> ASSIGNMENT
Please copy the text under each of the items below word for word, keeping every line as it appears, and leave the pictures out of your answer.

> SUPPLIED RECORDS
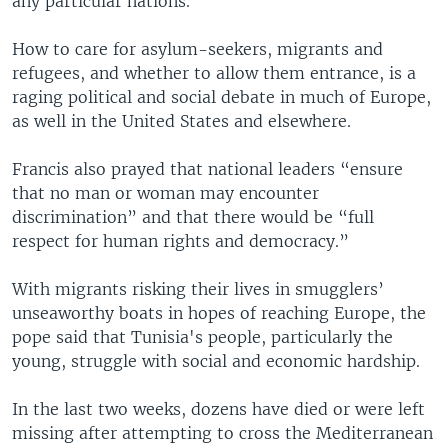
any particular nations.
How to care for asylum-seekers, migrants and
refugees, and whether to allow them entrance, is a
raging political and social debate in much of Europe,
as well in the United States and elsewhere.
Francis also prayed that national leaders “ensure
that no man or woman may encounter
discrimination” and that there would be “full
respect for human rights and democracy.”
With migrants risking their lives in smugglers’
unseaworthy boats in hopes of reaching Europe, the
pope said that Tunisia's people, particularly the
young, struggle with social and economic hardship.
In the last two weeks, dozens have died or were left
missing after attempting to cross the Mediterranean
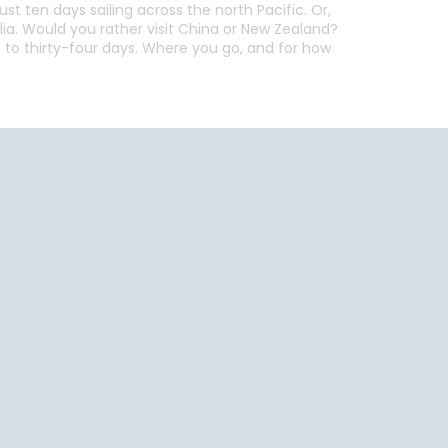
ust ten days sailing across the north Pacific. Or,
alia. Would you rather visit China or New Zealand?
n to thirty-four days. Where you go, and for how
End
UPDATE
Date
End
UPDATE
Date
uise Close
Travel
o Home
Resources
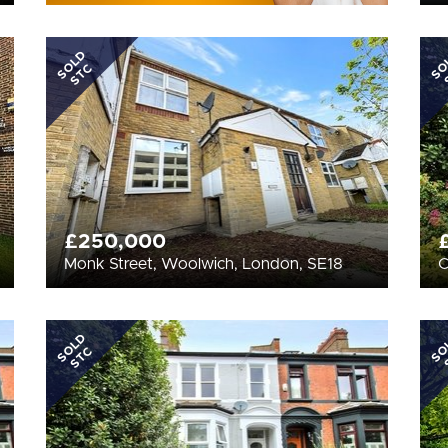
SOLD
SO
STC
£250,000
Monk Street, Woolwich, London, SE18
C
SOLD
SO
STC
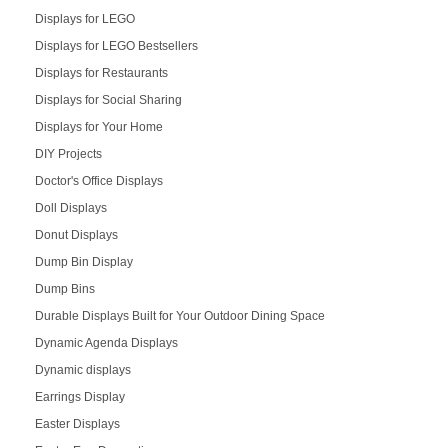
Displays for LEGO
Displays for LEGO Bestsellers
Displays for Restaurants
Displays for Social Sharing
Displays for Your Home
DIY Projects
Doctor's Office Displays
Doll Displays
Donut Displays
Dump Bin Display
Dump Bins
Durable Displays Built for Your Outdoor Dining Space
Dynamic Agenda Displays
Dynamic displays
Earrings Display
Easter Displays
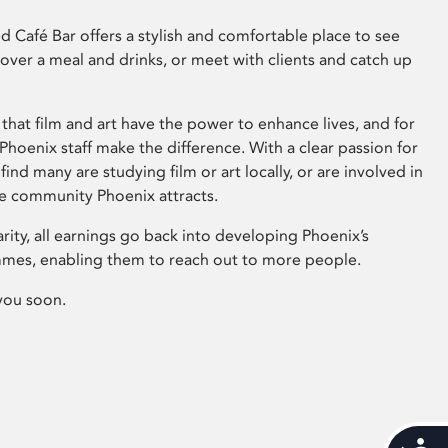
 Café Bar offers a stylish and comfortable place to see
 over a meal and drinks, or meet with clients and catch up
that film and art have the power to enhance lives, and for
hoenix staff make the difference. With a clear passion for
 find many are studying film or art locally, or are involved in
ve community Phoenix attracts.
arity, all earnings go back into developing Phoenix’s
mes, enabling them to reach out to more people.
you soon.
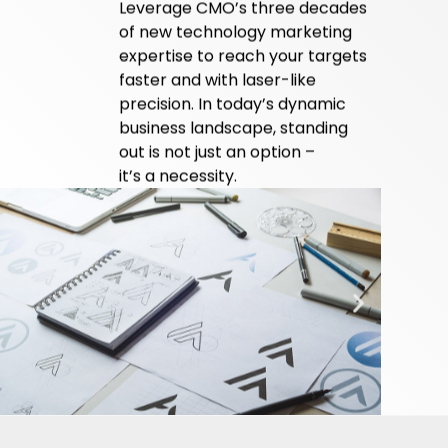
Leverage CMO’s three decades
of new
technology marketing
expertise to reach your
targets
faster and with laser-like
precision. In today’s dynamic
business landscape, standing
out is not just an option –
it’s a necessity.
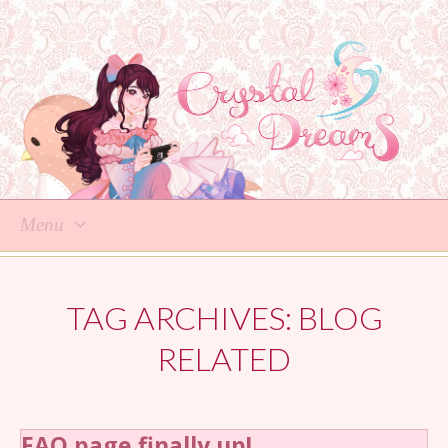
Menu
Skip
to
TAG ARCHIVES:
BLOG
content
RELATED
FAQ page finally up!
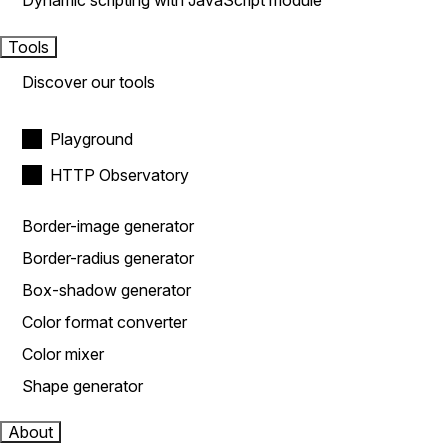
Dynamic scripting with JavaScript module
Tools
Discover our tools
Playground
HTTP Observatory
Border-image generator
Border-radius generator
Box-shadow generator
Color format converter
Color mixer
Shape generator
About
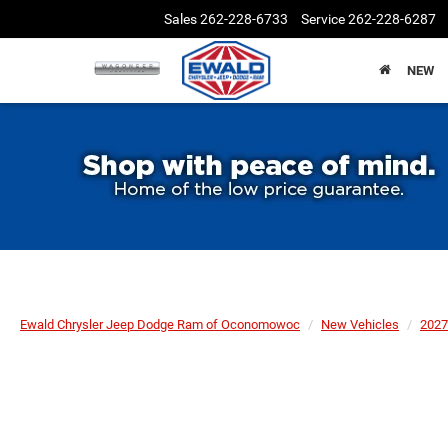
Sales
262-228-6733
Service
262-228-6287
NEW
Ewald Chrysler Jeep Dodge Ram of Oconomowoc
New Vehicles
2027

> RESULT FOR THIS EXERCISE
any particular nations.
How to care for asylum-seekers, migrants and
refugees, and whether to allow them entrance, is a
raging political and social debate in much of Europe,
as well in the United States and elsewhere.
Francis also prayed that national leaders “ensure
that no man or woman may encounter
discrimination” and that there would be “full
respect for human rights and democracy.”
With migrants risking their lives in smugglers’
unseaworthy boats in hopes of reaching Europe, the
pope said that Tunisia's people, particularly the
young, struggle with social and economic hardship.
In the last two weeks, dozens have died or were left
missing after attempting to cross the Mediterranean
ust ten days sailing across the north Pacific. Or,
alia. Would you rather visit China or New Zealand?
n to thirty-four days. Where you go, and for how
End
UPDATE
Date
End
UPDATE
Date
uise Close
Travel
o Home
Resources
SOLD
SO
STC
£250,000
Monk Street, Woolwich, London, SE18
C
SOLD
SO
STC
Displays for LEGO
Displays for LEGO Bestsellers
Displays for Restaurants
Displays for Social Sharing
Displays for Your Home
DIY Projects
Doctor's Office Displays
Doll Displays
Donut Displays
Dump Bin Display
Dump Bins
Durable Displays Built for Your Outdoor Dining Space
Dynamic Agenda Displays
Dynamic displays
Earrings Display
Easter Displays
 Café Bar offers a stylish and comfortable place to see
 over a meal and drinks, or meet with clients and catch up
that film and art have the power to enhance lives, and for
hoenix staff make the difference. With a clear passion for
 find many are studying film or art locally, or are involved in
ve community Phoenix attracts.
arity, all earnings go back into developing Phoenix’s
mes, enabling them to reach out to more people.
you soon.
Leverage CMO’s three decades
of new
technology marketing
expertise to reach your
targets
faster and with laser-like
precision. In today’s dynamic
business landscape, standing
out is not just an option –
it’s a necessity.
Menu
Skip
to
TAG ARCHIVES:
BLOG
content
RELATED
FAQ page finally up!
Dynamic scripting with JavaScript module
Tools
Discover our tools
Playground
HTTP Observatory
Border-image generator
Border-radius generator
Box-shadow generator
Color format converter
Color mixer
Shape generator
About
Sales
262-228-6733
Service
262-228-6287
NEW
Ewald Chrysler Jeep Dodge Ram of Oconomowoc
New Vehicles
2027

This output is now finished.